* [Assignment]
Look through the entries below and count the lines with the word "AVENIDA" in them; give only the number.

* [Given records]
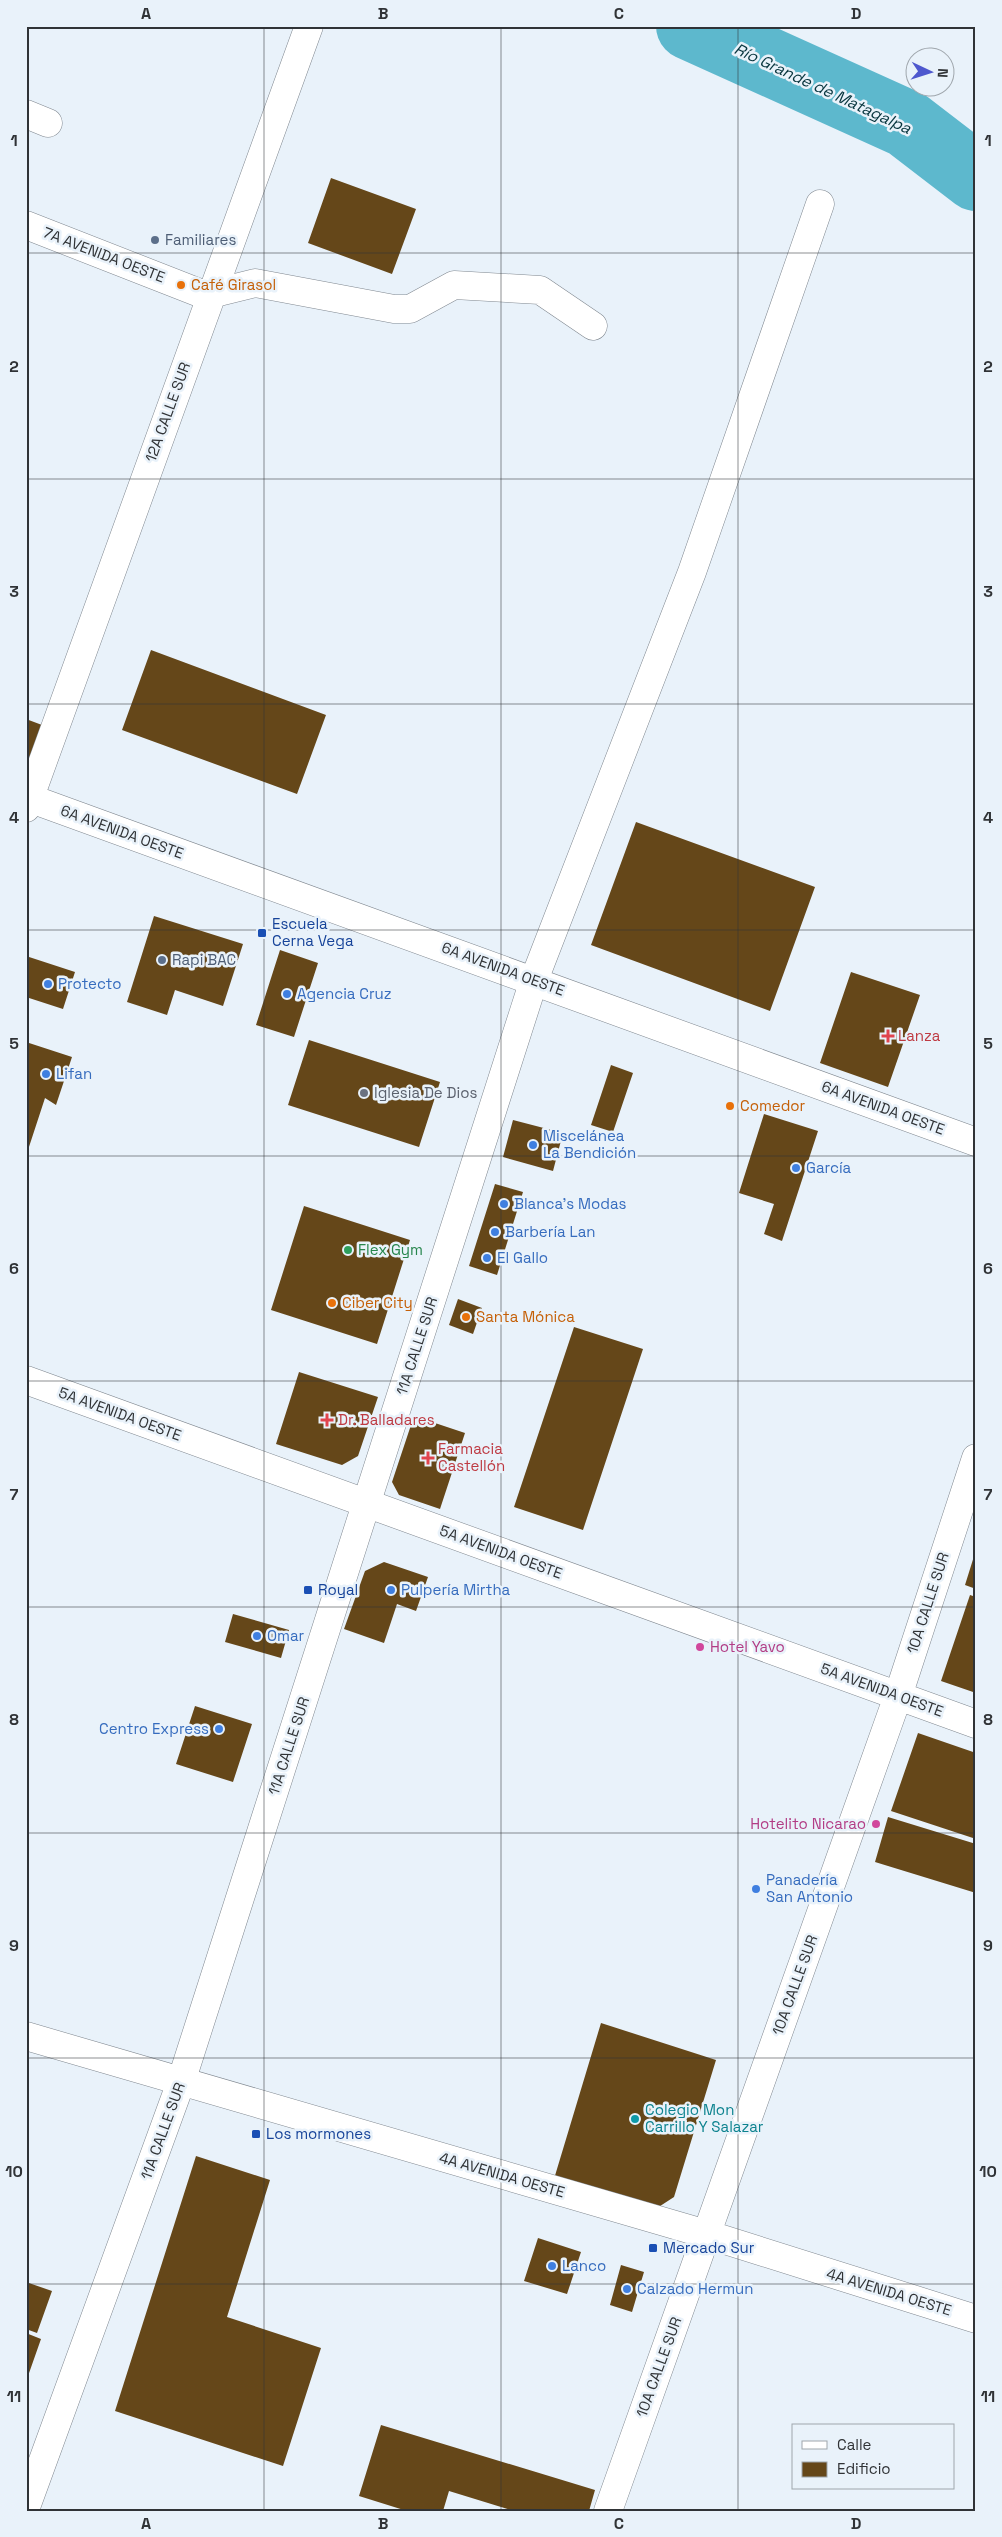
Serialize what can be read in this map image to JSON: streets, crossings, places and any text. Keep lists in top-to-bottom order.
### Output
{
  "streets": {
    "street": [
      "7A AVENIDA OESTE",
      "12A CALLE SUR",
      "6A AVENIDA OESTE",
      "11A CALLE SUR",
      "5A AVENIDA OESTE",
      "10A CALLE SUR",
      "4A AVENIDA OESTE"
    ]
  },
  "crossings": [
    ["7A AVENIDA OESTE", "12A CALLE SUR"],
    ["12A CALLE SUR", "6A AVENIDA OESTE"],
    ["6A AVENIDA OESTE", "11A CALLE SUR"],
    ["11A CALLE SUR", "5A AVENIDA OESTE"],
    ["11A CALLE SUR", "4A AVENIDA OESTE"],
    ["5A AVENIDA OESTE", "10A CALLE SUR"],
    ["10A CALLE SUR", "4A AVENIDA OESTE"]
  ],
  "water": ["Río Grande de Matagalpa"],
  "places": {
    "other": [
      "Familiares",
      "Café Girasol",
      "Rapi BAC",
      "Protecto",
      "Agencia Cruz",
      "Lifan",
      "Iglesia De Dios",
      "Comedor",
      "Miscelánea La Bendición",
      "García",
      "Blanca's Modas",
      "Barbería Lan",
      "Flex Gym",
      "El Gallo",
      "Ciber City",
      "Santa Mónica",
      "Pulpería Mirtha",
      "Omar",
      "Hotel Yavo",
      "Centro Express",
      "Hotelito Nicarao",
      "Panadería San Antonio",
      "Colegio Mon Carrillo Y Salazar",
      "Lanco",
      "Calzado Hermun"
    ],
    "transit": [
      "Escuela Cerna Vega",
      "Royal",
      "Los mormones",
      "Mercado Sur"
    ],
    "health": ["Lanza", "Dr. Balladares", "Farmacia Castellón"]
  },
  "legend": ["Calle", "Edificio"],
  "north": "right",
  "grid": {
    "columns": [
      "A",
      "B",
      "C",
      "D"
    ],
    "rows": [
      "1",
      "2",
      "3",
      "4",
      "5",
      "6",
      "7",
      "8",
      "9",
      "10",
      "11"
    ]
  }
}
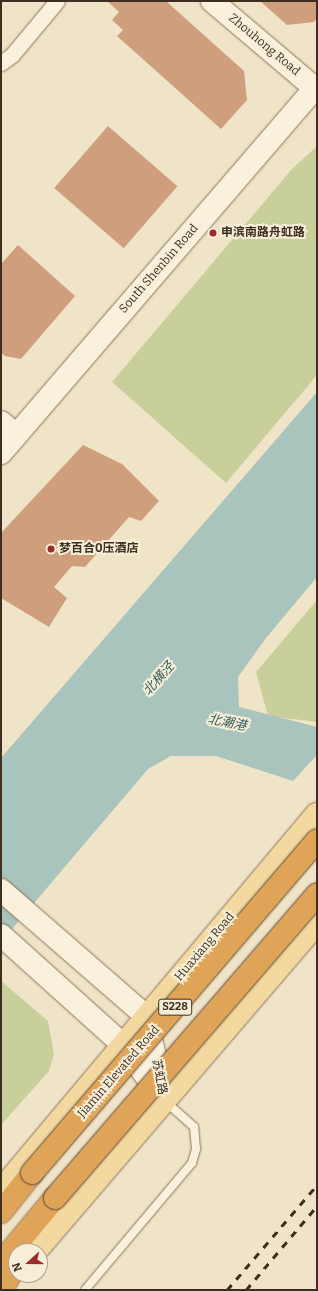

* [Reply to the exercise]
11